Demand for imported chicken products dropped following the dumping of a container of the product imported from Brazil weeks ago at the Ferry Junction ‘Bormeh’dump site. The Standards Bureau declared the product unfit for human consumption. Poor people in the Bormeh neighbourhood took cartoons of the chicken legs away for consumption.
Abu Sesay, sells chicken wings and legs at Magazine Cut in the Dove Cut market East of Freetown. He has seen a drop in the demand for chicken products.
“ I used to sell over 15 cartoons but now, I don’t sell up to 2 cartoons. Our customers mostly housewives refuse to buy claiming some of the chicken products are from the dumping site,” Abu Sesay said. “The Bomeh chicken is no more”.
Abu is a student preparing for the August/September West Africa Senior Secondary Certificate Examination (WASSCE). He has a child and a wife to take care of.
“People are refusing to buy chicken products thinking that the container dumped at Bomeh is still in the market,” he stressed.

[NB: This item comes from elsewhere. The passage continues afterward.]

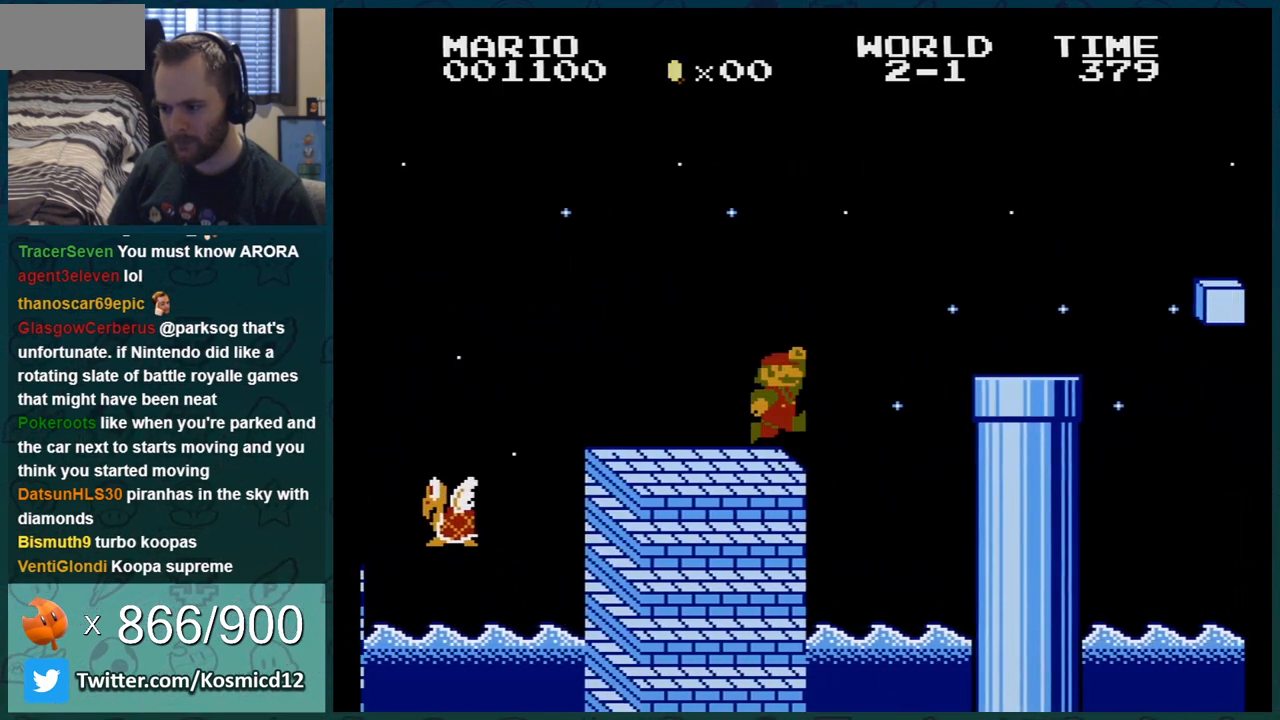
{"buttons": ["B", "DPAD_LEFT"], "events": [[67, "DPAD_RIGHT", "up"], [434, "A", "up"], [434, "DPAD_LEFT", "down"]]}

Zainab Tablic sells chicken legs at Magazine Cut too but many of her friends have stopped. Most people buy fish instead of chicken products these days.
Apart from the chicken sellers’ stories, other traders spoke of a drop in sales. They talk about how prices have soured up. Vegetable sellers including those selling potato and cassava leaves, talk about the increased cost of transportation.
“Our customers say their husbands are not earning much,” Zainab Tablic said. “Daily wage workers are grumbling that the rains are disturbing.”